The data compiled by the federal government Bureau of Labor Statistics, the true rate of unemployment tracks the percentage of the labor force that does not have a full time job, being 35 plus hours a week. But they want one. They have no job at all or does not earn a living wage conservatively pegged at $25,000 annually before taxes.

The government tells you unemployment rate is at 3.8% and we are humming along. But the data tells a far different story, how about being off by a factor of 8? We have 24.2% of the population is basically, unemployed, underemployed or underpaid.

And to me that is absolutely scary, you know, and you can see it, you can feel it.
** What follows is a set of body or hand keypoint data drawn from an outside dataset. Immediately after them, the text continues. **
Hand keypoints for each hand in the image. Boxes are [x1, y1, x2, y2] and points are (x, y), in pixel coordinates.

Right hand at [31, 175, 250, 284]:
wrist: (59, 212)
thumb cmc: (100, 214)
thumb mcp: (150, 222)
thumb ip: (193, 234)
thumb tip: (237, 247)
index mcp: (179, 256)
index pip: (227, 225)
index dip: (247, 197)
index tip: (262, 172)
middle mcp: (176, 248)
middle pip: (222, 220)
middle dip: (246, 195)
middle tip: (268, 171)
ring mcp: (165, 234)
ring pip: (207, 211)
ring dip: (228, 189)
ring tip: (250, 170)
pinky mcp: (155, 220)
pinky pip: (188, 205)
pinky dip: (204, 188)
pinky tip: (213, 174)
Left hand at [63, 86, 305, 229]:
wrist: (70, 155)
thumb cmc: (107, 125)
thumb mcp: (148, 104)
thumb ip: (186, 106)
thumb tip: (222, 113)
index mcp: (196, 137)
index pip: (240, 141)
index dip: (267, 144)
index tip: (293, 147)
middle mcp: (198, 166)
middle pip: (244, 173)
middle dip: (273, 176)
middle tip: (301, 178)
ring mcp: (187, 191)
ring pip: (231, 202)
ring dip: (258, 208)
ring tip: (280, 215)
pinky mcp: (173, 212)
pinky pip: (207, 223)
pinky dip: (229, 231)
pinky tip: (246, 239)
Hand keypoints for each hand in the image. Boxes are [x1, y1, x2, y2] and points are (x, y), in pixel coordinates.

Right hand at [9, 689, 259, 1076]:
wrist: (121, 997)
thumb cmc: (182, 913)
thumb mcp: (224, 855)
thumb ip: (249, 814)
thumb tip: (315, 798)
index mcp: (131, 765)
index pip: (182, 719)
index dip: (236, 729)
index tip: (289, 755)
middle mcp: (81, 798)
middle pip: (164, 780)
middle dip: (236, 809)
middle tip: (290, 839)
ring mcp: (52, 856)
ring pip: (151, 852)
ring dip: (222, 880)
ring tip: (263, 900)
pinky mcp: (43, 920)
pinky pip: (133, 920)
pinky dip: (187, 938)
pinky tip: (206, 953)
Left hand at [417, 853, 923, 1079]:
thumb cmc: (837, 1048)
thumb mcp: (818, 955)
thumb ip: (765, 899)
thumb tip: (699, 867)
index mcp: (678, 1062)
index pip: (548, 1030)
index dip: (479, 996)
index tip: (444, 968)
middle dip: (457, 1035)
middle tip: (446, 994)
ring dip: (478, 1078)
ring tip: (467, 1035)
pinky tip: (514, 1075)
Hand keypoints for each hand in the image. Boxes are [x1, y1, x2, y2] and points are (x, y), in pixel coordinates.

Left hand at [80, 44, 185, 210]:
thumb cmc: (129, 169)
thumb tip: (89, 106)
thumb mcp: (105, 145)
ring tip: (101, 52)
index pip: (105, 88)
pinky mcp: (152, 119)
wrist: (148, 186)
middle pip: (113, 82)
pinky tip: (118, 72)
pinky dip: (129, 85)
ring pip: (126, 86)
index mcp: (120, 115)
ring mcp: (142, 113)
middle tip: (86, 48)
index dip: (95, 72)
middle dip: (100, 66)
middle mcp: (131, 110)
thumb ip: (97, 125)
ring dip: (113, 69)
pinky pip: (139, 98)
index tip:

I think that's the vibe you're getting around people, and you look at social media and people are just like, man, I just can't, I can't make it.

Now it's probably more people working 35 plus hours a week, but they're doing it in two or three or four job which ended of itself is a different problem.

The government is trying to press this narrative down because once people start seeing the jobless chart curve up this is no bueno for the economy. And the stock market usually gets the obliterated with this move.

We think with jobs data you have to kind of look beyond what the government data comes out with every week with unemployment, non-farmers payroll numbers and things of that nature. So, this is average weeks unemployed which doesn't get much fanfare and for good reason because if you look at, the way this thing goes, typically when you start seeing a rounded bottom on this and it starts to turn up, you invariably get a recession and you know that's where we're at now. So, this basically is telling us that we're on the cusp of a recession.

If the if the economy is really humming along, then everybody should be fully employed, and these numbers should be going down not up. If you look at every recession, it seems like we're going higher and higher and higher on average weeks unemployed.

So, we just think it's a continuing deterioration in the core of our economy.